Write the records out again, unchanged.

*** Opening RECORDS FOR THIS TASK ***

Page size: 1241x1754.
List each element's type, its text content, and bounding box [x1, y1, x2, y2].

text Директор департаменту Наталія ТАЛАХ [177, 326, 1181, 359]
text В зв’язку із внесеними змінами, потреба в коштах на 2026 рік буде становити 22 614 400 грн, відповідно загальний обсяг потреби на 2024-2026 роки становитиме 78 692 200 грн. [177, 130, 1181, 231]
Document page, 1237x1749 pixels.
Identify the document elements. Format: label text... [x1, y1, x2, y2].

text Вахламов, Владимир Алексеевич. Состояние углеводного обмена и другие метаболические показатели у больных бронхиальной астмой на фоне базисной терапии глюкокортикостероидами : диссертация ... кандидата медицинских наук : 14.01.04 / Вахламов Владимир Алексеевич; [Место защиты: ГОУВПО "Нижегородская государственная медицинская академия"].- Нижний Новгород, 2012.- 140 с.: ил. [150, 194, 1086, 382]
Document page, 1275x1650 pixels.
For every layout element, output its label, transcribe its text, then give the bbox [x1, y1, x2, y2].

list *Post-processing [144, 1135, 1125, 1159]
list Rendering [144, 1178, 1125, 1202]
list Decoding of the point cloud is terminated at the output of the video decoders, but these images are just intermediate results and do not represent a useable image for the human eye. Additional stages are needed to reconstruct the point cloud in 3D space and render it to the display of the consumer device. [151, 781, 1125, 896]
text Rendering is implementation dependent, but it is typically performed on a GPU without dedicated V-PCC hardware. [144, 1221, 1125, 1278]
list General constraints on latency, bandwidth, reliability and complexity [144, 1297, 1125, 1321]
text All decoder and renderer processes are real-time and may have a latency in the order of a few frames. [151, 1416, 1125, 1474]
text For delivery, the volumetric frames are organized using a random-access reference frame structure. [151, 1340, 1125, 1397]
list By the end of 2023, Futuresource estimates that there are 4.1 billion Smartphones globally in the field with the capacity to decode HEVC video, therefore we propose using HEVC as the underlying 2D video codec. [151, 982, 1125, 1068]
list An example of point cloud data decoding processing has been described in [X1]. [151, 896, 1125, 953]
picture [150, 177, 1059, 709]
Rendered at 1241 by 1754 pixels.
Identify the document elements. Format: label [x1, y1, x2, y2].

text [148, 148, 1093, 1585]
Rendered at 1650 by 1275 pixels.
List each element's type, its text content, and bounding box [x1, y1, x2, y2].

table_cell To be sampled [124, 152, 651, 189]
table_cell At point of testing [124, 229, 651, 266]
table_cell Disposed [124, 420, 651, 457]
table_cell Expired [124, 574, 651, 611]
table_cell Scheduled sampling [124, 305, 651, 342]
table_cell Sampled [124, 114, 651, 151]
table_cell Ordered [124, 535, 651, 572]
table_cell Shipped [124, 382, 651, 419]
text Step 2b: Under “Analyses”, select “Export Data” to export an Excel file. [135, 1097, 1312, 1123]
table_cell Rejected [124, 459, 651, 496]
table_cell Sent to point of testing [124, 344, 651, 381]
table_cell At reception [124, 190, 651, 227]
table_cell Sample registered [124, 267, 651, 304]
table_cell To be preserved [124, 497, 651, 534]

*** Closing RECORDS FOR THIS TASK ***

TASK SOLUTION
Page size: 1241x1754.
List each element's type, its text content, and bounding box [x1, y1, x2, y2].

text Директор департаменту Наталія ТАЛАХ [177, 326, 1181, 359]
text В зв’язку із внесеними змінами, потреба в коштах на 2026 рік буде становити 22 614 400 грн, відповідно загальний обсяг потреби на 2024-2026 роки становитиме 78 692 200 грн. [177, 130, 1181, 231]
Document page, 1237x1749 pixels.
Identify the document elements. Format: label text... [x1, y1, x2, y2].

text Вахламов, Владимир Алексеевич. Состояние углеводного обмена и другие метаболические показатели у больных бронхиальной астмой на фоне базисной терапии глюкокортикостероидами : диссертация ... кандидата медицинских наук : 14.01.04 / Вахламов Владимир Алексеевич; [Место защиты: ГОУВПО "Нижегородская государственная медицинская академия"].- Нижний Новгород, 2012.- 140 с.: ил. [150, 194, 1086, 382]
Document page, 1275x1650 pixels.
For every layout element, output its label, transcribe its text, then give the bbox [x1, y1, x2, y2].

list *Post-processing [144, 1135, 1125, 1159]
list Rendering [144, 1178, 1125, 1202]
list Decoding of the point cloud is terminated at the output of the video decoders, but these images are just intermediate results and do not represent a useable image for the human eye. Additional stages are needed to reconstruct the point cloud in 3D space and render it to the display of the consumer device. [151, 781, 1125, 896]
text Rendering is implementation dependent, but it is typically performed on a GPU without dedicated V-PCC hardware. [144, 1221, 1125, 1278]
list General constraints on latency, bandwidth, reliability and complexity [144, 1297, 1125, 1321]
text All decoder and renderer processes are real-time and may have a latency in the order of a few frames. [151, 1416, 1125, 1474]
text For delivery, the volumetric frames are organized using a random-access reference frame structure. [151, 1340, 1125, 1397]
list By the end of 2023, Futuresource estimates that there are 4.1 billion Smartphones globally in the field with the capacity to decode HEVC video, therefore we propose using HEVC as the underlying 2D video codec. [151, 982, 1125, 1068]
list An example of point cloud data decoding processing has been described in [X1]. [151, 896, 1125, 953]
picture [150, 177, 1059, 709]
Rendered at 1241 by 1754 pixels.
Identify the document elements. Format: label [x1, y1, x2, y2].

text [148, 148, 1093, 1585]
Rendered at 1650 by 1275 pixels.
List each element's type, its text content, and bounding box [x1, y1, x2, y2].

table_cell To be sampled [124, 152, 651, 189]
table_cell At point of testing [124, 229, 651, 266]
table_cell Disposed [124, 420, 651, 457]
table_cell Expired [124, 574, 651, 611]
table_cell Scheduled sampling [124, 305, 651, 342]
table_cell Sampled [124, 114, 651, 151]
table_cell Ordered [124, 535, 651, 572]
table_cell Shipped [124, 382, 651, 419]
text Step 2b: Under “Analyses”, select “Export Data” to export an Excel file. [135, 1097, 1312, 1123]
table_cell Rejected [124, 459, 651, 496]
table_cell Sent to point of testing [124, 344, 651, 381]
table_cell At reception [124, 190, 651, 227]
table_cell Sample registered [124, 267, 651, 304]
table_cell To be preserved [124, 497, 651, 534]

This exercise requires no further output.